● **DIRECTIONS**:
**A)** Retype the blog post from "So I have a" up to and including "some fun ideas!!".
**B)** Continue the blog post from its last sentence.

*** Opening of TEXT SEGMENT ***

So it's been a hard week, actually its been a hard couple of weeks. I haven't been able to feel rested, and I thought it was because I'm getting old.. you know almost 23 is like over the hill! I've had to take naps in the middle of the day in order to get THROUGH the day! It's ridiculous, but I realize that a lot of it is because I am so emotionally exhausted. This week so many things have come up. I've taken a few steps back with my friends, and had some harsh realitys be slapped in my face. I have always known that God designed me to be a relational girl, where I will do anything for my friends if possible. But I realized these past few weeks, actually even these past few months, that my friends wouldn't really do the same for me. I think what hurts the most is to know that some of them flat out just don't care. But what's been good about all of this is that it has brought me to a point where I fully rely on God right now, and daily have to ask for Him to carry me. So I guess losing some friends is the price I have to pay in order for God to get my full attention.
So I have a youth event coming up and we have to dress up as super hero's. And we can make them up... I think we should be Super Nun's. We have to go through a corn maze and I'm pretty sure the texas chainsaw guy will try to kill me. (Not if I'm a Super Nun though!) give me some ideas for super hero's... I know you guys have some fun ideas!!

*** Close of TEXT SEGMENT ***
*** Opening of DATASET EXTRACT ***

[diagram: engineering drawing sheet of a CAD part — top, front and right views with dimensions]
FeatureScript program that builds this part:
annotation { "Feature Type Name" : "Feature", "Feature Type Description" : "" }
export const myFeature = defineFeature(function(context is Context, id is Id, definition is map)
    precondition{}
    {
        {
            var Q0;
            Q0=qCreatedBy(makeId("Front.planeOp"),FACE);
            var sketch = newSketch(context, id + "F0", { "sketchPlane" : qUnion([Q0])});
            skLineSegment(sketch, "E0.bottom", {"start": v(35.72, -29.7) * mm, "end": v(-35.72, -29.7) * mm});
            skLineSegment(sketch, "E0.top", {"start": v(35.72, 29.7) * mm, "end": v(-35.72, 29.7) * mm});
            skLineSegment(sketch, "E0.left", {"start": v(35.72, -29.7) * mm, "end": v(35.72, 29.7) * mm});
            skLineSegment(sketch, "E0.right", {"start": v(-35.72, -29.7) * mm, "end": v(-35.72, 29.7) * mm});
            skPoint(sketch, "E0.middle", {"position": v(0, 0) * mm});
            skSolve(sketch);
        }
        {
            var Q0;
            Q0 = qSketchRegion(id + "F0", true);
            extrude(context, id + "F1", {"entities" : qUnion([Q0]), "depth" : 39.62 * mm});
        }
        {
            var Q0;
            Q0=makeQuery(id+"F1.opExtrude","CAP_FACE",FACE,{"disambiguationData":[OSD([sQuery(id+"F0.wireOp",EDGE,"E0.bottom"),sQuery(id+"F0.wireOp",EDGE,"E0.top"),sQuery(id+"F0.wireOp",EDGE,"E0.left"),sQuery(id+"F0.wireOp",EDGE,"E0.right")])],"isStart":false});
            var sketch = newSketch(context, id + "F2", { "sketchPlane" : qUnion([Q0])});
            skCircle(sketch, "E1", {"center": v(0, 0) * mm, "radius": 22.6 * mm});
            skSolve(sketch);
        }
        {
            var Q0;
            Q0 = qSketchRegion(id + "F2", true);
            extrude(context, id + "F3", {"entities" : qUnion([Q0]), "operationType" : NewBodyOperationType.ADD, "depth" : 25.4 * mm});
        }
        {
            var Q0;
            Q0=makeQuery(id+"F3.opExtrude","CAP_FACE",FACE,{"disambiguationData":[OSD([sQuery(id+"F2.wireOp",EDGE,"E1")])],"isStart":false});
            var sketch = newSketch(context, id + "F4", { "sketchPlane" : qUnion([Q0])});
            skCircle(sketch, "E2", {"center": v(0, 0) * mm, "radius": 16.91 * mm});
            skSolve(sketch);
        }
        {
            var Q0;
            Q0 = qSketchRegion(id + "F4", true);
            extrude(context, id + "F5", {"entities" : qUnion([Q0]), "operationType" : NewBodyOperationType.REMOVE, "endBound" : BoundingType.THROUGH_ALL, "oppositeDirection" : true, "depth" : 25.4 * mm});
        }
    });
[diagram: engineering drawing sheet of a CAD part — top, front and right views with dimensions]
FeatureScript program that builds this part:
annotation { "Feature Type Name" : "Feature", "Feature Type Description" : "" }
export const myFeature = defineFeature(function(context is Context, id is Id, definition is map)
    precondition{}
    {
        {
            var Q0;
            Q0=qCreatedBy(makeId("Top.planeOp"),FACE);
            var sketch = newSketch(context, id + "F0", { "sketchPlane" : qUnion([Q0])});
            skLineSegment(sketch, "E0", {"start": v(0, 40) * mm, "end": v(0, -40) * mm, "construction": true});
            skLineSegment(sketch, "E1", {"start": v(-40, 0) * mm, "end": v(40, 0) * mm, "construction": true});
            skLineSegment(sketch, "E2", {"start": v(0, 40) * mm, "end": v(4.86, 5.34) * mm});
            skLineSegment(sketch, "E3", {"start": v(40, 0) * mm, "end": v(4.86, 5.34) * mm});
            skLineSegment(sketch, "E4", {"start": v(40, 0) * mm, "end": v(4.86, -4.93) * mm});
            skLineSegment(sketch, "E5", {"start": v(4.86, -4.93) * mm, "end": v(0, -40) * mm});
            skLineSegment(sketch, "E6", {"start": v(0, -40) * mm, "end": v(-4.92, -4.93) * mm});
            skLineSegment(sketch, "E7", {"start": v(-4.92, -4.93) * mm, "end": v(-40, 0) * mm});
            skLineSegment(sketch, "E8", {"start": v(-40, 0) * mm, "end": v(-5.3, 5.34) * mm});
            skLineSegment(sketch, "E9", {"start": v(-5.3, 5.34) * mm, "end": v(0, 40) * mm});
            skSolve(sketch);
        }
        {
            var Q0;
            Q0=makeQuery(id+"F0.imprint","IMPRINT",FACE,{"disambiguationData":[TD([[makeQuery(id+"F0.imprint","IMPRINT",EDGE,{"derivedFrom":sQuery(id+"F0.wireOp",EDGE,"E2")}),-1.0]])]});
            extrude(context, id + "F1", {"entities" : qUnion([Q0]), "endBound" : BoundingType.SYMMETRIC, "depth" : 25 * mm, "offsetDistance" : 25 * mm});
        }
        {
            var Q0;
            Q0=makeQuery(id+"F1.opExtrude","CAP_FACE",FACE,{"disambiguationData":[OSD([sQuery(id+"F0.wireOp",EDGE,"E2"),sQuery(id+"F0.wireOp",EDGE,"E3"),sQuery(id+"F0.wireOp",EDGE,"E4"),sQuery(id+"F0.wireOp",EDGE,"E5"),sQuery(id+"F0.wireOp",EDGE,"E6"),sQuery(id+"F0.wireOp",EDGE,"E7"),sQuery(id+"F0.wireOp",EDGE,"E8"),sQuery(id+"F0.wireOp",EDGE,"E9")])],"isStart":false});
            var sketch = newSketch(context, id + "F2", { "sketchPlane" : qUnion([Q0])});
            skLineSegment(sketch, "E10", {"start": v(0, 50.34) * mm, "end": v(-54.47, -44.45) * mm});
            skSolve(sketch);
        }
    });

*** Close of DATASET EXTRACT ***

● **RESULTS OF THE TASKS**:
**A)**
So I have a youth event coming up and we have to dress up as super hero's. And we can make them up... I think we should be Super Nun's. We have to go through a corn maze and I'm pretty sure the texas chainsaw guy will try to kill me. (Not if I'm a Super Nun though!) give me some ideas for super hero's... I know you guys have some fun ideas!!

**B)**
3 Comments:

  • At 9:23 AM, Blogger Alyzzle said…

    Heather, I know things have been hard on you and I haven't been the best of friend either but I'm glad you're gaining depth in your relationship with Christ. I love you tons and miss actually being with you to make fun of others. It just isn't the same on the phone. But hey, if this will make you laugh then great...remember when you threw the Bible at me? Yeah, I still have the scar.

     
  • At 3:10 PM, Blogger KS said…

    So I'm thinking of a the pirate outfit.. what do you think? Or you could be a nunn with a superman cape... OR how about you paint yourself black and go as whoppi.. wait she isn't an action figure... dang it

     
  • At 7:46 PM, Blogger Brittany said…

    Bebo Norman eh?, I thought I was going to marry him once:) I can relate exactly with the friends thing, I am really glad you have seen a way to grow through the whole experience, you are so sweet and I love you.